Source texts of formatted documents
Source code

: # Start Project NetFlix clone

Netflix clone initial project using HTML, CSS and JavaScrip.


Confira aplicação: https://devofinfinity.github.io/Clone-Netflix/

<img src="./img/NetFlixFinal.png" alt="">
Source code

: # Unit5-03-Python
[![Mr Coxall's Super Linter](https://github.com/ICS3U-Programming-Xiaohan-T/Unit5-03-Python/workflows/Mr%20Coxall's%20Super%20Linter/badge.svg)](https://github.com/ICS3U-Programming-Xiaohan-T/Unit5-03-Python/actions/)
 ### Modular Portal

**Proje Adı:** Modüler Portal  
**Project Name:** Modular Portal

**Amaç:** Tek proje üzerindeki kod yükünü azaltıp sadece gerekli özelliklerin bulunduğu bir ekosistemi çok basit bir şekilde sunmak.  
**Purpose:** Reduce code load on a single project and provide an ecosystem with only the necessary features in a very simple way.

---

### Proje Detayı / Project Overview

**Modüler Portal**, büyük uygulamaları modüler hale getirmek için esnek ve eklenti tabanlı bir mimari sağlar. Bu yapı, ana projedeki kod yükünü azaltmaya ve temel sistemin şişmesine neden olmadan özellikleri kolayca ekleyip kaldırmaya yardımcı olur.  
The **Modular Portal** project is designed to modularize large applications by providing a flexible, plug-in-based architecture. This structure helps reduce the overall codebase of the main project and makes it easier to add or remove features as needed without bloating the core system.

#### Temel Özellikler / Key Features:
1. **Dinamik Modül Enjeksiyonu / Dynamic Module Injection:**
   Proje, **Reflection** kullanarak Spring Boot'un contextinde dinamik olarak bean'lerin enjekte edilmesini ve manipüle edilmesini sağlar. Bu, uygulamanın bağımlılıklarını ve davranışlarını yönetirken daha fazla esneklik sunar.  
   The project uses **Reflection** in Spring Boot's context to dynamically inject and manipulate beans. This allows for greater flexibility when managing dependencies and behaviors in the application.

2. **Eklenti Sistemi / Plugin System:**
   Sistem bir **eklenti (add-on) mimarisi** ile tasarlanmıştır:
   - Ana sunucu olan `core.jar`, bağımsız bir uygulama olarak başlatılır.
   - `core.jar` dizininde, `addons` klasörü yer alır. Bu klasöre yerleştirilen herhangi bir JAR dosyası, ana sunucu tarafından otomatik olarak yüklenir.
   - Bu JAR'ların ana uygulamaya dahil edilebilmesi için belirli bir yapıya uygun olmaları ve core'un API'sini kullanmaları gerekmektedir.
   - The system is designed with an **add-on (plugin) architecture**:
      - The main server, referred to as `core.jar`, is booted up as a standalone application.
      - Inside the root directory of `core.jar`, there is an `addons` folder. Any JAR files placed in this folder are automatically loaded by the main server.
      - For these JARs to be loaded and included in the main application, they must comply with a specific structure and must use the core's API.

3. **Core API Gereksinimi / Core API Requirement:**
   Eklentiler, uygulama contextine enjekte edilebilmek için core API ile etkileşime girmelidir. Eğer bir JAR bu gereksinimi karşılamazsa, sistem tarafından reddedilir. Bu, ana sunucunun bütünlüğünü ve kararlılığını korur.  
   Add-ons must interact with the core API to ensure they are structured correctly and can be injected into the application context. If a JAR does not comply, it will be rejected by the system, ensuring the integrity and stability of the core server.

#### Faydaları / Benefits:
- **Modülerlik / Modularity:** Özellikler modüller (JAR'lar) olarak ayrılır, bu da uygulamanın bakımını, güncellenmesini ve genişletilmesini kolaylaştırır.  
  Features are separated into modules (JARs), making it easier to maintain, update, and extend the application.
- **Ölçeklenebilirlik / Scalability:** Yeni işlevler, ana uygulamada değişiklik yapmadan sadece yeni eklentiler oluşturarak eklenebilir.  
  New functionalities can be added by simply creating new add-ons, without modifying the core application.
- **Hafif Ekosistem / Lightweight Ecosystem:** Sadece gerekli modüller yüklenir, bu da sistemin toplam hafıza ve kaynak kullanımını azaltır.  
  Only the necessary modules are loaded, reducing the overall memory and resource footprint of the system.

__Exercise requirements__
All entries should be transcribed verbatim.

__Task output__
Source code

: # Start Project NetFlix clone

Netflix clone initial project using HTML, CSS and JavaScrip.


Confira aplicação: https://devofinfinity.github.io/Clone-Netflix/

<img src="./img/NetFlixFinal.png" alt="">
Source code

: # Unit5-03-Python
[![Mr Coxall's Super Linter](https://github.com/ICS3U-Programming-Xiaohan-T/Unit5-03-Python/workflows/Mr%20Coxall's%20Super%20Linter/badge.svg)](https://github.com/ICS3U-Programming-Xiaohan-T/Unit5-03-Python/actions/)
 ### Modular Portal

**Proje Adı:** Modüler Portal  
**Project Name:** Modular Portal

**Amaç:** Tek proje üzerindeki kod yükünü azaltıp sadece gerekli özelliklerin bulunduğu bir ekosistemi çok basit bir şekilde sunmak.  
**Purpose:** Reduce code load on a single project and provide an ecosystem with only the necessary features in a very simple way.

---

### Proje Detayı / Project Overview

**Modüler Portal**, büyük uygulamaları modüler hale getirmek için esnek ve eklenti tabanlı bir mimari sağlar. Bu yapı, ana projedeki kod yükünü azaltmaya ve temel sistemin şişmesine neden olmadan özellikleri kolayca ekleyip kaldırmaya yardımcı olur.  
The **Modular Portal** project is designed to modularize large applications by providing a flexible, plug-in-based architecture. This structure helps reduce the overall codebase of the main project and makes it easier to add or remove features as needed without bloating the core system.

#### Temel Özellikler / Key Features:
1. **Dinamik Modül Enjeksiyonu / Dynamic Module Injection:**
   Proje, **Reflection** kullanarak Spring Boot'un contextinde dinamik olarak bean'lerin enjekte edilmesini ve manipüle edilmesini sağlar. Bu, uygulamanın bağımlılıklarını ve davranışlarını yönetirken daha fazla esneklik sunar.  
   The project uses **Reflection** in Spring Boot's context to dynamically inject and manipulate beans. This allows for greater flexibility when managing dependencies and behaviors in the application.

2. **Eklenti Sistemi / Plugin System:**
   Sistem bir **eklenti (add-on) mimarisi** ile tasarlanmıştır:
   - Ana sunucu olan `core.jar`, bağımsız bir uygulama olarak başlatılır.
   - `core.jar` dizininde, `addons` klasörü yer alır. Bu klasöre yerleştirilen herhangi bir JAR dosyası, ana sunucu tarafından otomatik olarak yüklenir.
   - Bu JAR'ların ana uygulamaya dahil edilebilmesi için belirli bir yapıya uygun olmaları ve core'un API'sini kullanmaları gerekmektedir.
   - The system is designed with an **add-on (plugin) architecture**:
      - The main server, referred to as `core.jar`, is booted up as a standalone application.
      - Inside the root directory of `core.jar`, there is an `addons` folder. Any JAR files placed in this folder are automatically loaded by the main server.
      - For these JARs to be loaded and included in the main application, they must comply with a specific structure and must use the core's API.

3. **Core API Gereksinimi / Core API Requirement:**
   Eklentiler, uygulama contextine enjekte edilebilmek için core API ile etkileşime girmelidir. Eğer bir JAR bu gereksinimi karşılamazsa, sistem tarafından reddedilir. Bu, ana sunucunun bütünlüğünü ve kararlılığını korur.  
   Add-ons must interact with the core API to ensure they are structured correctly and can be injected into the application context. If a JAR does not comply, it will be rejected by the system, ensuring the integrity and stability of the core server.

#### Faydaları / Benefits:
- **Modülerlik / Modularity:** Özellikler modüller (JAR'lar) olarak ayrılır, bu da uygulamanın bakımını, güncellenmesini ve genişletilmesini kolaylaştırır.  
  Features are separated into modules (JARs), making it easier to maintain, update, and extend the application.
- **Ölçeklenebilirlik / Scalability:** Yeni işlevler, ana uygulamada değişiklik yapmadan sadece yeni eklentiler oluşturarak eklenebilir.  
  New functionalities can be added by simply creating new add-ons, without modifying the core application.
- **Hafif Ekosistem / Lightweight Ecosystem:** Sadece gerekli modüller yüklenir, bu da sistemin toplam hafıza ve kaynak kullanımını azaltır.  
  Only the necessary modules are loaded, reducing the overall memory and resource footprint of the system.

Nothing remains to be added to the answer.